[Stored data entries]
•••••

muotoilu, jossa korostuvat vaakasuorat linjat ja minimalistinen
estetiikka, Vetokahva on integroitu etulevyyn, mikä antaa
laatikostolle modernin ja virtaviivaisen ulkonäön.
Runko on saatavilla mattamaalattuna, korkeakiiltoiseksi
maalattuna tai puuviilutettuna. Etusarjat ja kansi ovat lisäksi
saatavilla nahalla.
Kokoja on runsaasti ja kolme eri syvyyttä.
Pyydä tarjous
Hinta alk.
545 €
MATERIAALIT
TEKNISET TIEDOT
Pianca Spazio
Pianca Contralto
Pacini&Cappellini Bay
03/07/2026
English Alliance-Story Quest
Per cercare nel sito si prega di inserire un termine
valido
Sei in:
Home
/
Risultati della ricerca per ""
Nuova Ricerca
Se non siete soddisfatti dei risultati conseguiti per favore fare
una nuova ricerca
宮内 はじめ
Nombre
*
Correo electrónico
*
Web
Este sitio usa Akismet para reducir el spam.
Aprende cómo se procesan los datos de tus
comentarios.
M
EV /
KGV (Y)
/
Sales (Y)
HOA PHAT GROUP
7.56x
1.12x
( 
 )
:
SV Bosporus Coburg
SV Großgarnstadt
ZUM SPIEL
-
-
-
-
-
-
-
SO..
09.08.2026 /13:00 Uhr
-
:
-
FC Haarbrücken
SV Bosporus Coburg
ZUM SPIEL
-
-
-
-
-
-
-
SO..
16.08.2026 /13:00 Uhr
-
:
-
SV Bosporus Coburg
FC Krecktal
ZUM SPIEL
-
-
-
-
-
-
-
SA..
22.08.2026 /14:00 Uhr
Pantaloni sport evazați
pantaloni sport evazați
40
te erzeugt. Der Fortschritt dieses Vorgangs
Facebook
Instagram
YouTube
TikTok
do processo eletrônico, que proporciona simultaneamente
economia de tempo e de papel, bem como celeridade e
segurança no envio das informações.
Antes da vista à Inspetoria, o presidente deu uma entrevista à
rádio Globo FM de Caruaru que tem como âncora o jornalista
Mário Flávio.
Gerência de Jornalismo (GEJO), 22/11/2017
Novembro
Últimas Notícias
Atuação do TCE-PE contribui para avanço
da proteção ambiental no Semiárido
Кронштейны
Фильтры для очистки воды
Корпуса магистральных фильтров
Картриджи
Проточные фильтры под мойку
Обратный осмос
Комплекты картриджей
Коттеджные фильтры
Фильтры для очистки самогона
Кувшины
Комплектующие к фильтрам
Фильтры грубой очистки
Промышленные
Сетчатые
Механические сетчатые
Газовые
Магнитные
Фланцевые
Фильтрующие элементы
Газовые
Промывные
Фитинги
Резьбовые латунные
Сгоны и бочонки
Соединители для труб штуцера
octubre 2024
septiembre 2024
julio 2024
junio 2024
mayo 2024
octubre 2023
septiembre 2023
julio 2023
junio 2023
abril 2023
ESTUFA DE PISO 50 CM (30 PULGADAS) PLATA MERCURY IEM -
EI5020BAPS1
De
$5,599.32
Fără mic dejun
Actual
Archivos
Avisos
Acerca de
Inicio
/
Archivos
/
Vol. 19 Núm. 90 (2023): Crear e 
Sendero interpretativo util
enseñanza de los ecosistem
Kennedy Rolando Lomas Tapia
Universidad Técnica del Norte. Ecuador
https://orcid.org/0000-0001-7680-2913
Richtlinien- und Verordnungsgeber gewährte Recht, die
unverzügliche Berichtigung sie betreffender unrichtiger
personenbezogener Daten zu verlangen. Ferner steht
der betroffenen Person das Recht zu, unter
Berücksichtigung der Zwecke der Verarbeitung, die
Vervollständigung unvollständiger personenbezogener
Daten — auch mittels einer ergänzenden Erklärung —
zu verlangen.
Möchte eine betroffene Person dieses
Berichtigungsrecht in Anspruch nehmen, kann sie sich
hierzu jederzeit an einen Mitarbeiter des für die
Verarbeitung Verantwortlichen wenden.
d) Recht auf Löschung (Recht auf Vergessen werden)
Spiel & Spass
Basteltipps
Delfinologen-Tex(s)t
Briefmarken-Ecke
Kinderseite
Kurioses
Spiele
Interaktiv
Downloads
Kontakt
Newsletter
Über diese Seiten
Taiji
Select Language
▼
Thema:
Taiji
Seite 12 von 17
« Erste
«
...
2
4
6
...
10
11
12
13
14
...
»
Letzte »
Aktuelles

•••••

**HOW TO COMPLETE THIS TASK**
Nothing is to be left out, and every entry is to be transcribed exactly.

**ANSWER BOX**
muotoilu, jossa korostuvat vaakasuorat linjat ja minimalistinen
estetiikka, Vetokahva on integroitu etulevyyn, mikä antaa
laatikostolle modernin ja virtaviivaisen ulkonäön.
Runko on saatavilla mattamaalattuna, korkeakiiltoiseksi
maalattuna tai puuviilutettuna. Etusarjat ja kansi ovat lisäksi
saatavilla nahalla.
Kokoja on runsaasti ja kolme eri syvyyttä.
Pyydä tarjous
Hinta alk.
545 €
MATERIAALIT
TEKNISET TIEDOT
Pianca Spazio
Pianca Contralto
Pacini&Cappellini Bay
03/07/2026
English Alliance-Story Quest
Per cercare nel sito si prega di inserire un termine
valido
Sei in:
Home
/
Risultati della ricerca per ""
Nuova Ricerca
Se non siete soddisfatti dei risultati conseguiti per favore fare
una nuova ricerca
宮内 はじめ
Nombre
*
Correo electrónico
*
Web
Este sitio usa Akismet para reducir el spam.
Aprende cómo se procesan los datos de tus
comentarios.
M
EV /
KGV (Y)
/
Sales (Y)
HOA PHAT GROUP
7.56x
1.12x
( 
 )
:
SV Bosporus Coburg
SV Großgarnstadt
ZUM SPIEL
-
-
-
-
-
-
-
SO..
09.08.2026 /13:00 Uhr
-
:
-
FC Haarbrücken
SV Bosporus Coburg
ZUM SPIEL
-
-
-
-
-
-
-
SO..
16.08.2026 /13:00 Uhr
-
:
-
SV Bosporus Coburg
FC Krecktal
ZUM SPIEL
-
-
-
-
-
-
-
SA..
22.08.2026 /14:00 Uhr
Pantaloni sport evazați
pantaloni sport evazați
40
te erzeugt. Der Fortschritt dieses Vorgangs
Facebook
Instagram
YouTube
TikTok
do processo eletrônico, que proporciona simultaneamente
economia de tempo e de papel, bem como celeridade e
segurança no envio das informações.
Antes da vista à Inspetoria, o presidente deu uma entrevista à
rádio Globo FM de Caruaru que tem como âncora o jornalista
Mário Flávio.
Gerência de Jornalismo (GEJO), 22/11/2017
Novembro
Últimas Notícias
Atuação do TCE-PE contribui para avanço
da proteção ambiental no Semiárido
Кронштейны
Фильтры для очистки воды
Корпуса магистральных фильтров
Картриджи
Проточные фильтры под мойку
Обратный осмос
Комплекты картриджей
Коттеджные фильтры
Фильтры для очистки самогона
Кувшины
Комплектующие к фильтрам
Фильтры грубой очистки
Промышленные
Сетчатые
Механические сетчатые
Газовые
Магнитные
Фланцевые
Фильтрующие элементы
Газовые
Промывные
Фитинги
Резьбовые латунные
Сгоны и бочонки
Соединители для труб штуцера
octubre 2024
septiembre 2024
julio 2024
junio 2024
mayo 2024
octubre 2023
septiembre 2023
julio 2023
junio 2023
abril 2023
ESTUFA DE PISO 50 CM (30 PULGADAS) PLATA MERCURY IEM -
EI5020BAPS1
De
$5,599.32
Fără mic dejun
Actual
Archivos
Avisos
Acerca de
Inicio
/
Archivos
/
Vol. 19 Núm. 90 (2023): Crear e 
Sendero interpretativo util
enseñanza de los ecosistem
Kennedy Rolando Lomas Tapia
Universidad Técnica del Norte. Ecuador
https://orcid.org/0000-0001-7680-2913
Richtlinien- und Verordnungsgeber gewährte Recht, die
unverzügliche Berichtigung sie betreffender unrichtiger
personenbezogener Daten zu verlangen. Ferner steht
der betroffenen Person das Recht zu, unter
Berücksichtigung der Zwecke der Verarbeitung, die
Vervollständigung unvollständiger personenbezogener
Daten — auch mittels einer ergänzenden Erklärung —
zu verlangen.
Möchte eine betroffene Person dieses
Berichtigungsrecht in Anspruch nehmen, kann sie sich
hierzu jederzeit an einen Mitarbeiter des für die
Verarbeitung Verantwortlichen wenden.
d) Recht auf Löschung (Recht auf Vergessen werden)
Spiel & Spass
Basteltipps
Delfinologen-Tex(s)t
Briefmarken-Ecke
Kinderseite
Kurioses
Spiele
Interaktiv
Downloads
Kontakt
Newsletter
Über diese Seiten
Taiji
Select Language
▼
Thema:
Taiji
Seite 12 von 17
« Erste
«
...
2
4
6
...
10
11
12
13
14
...
»
Letzte »
Aktuelles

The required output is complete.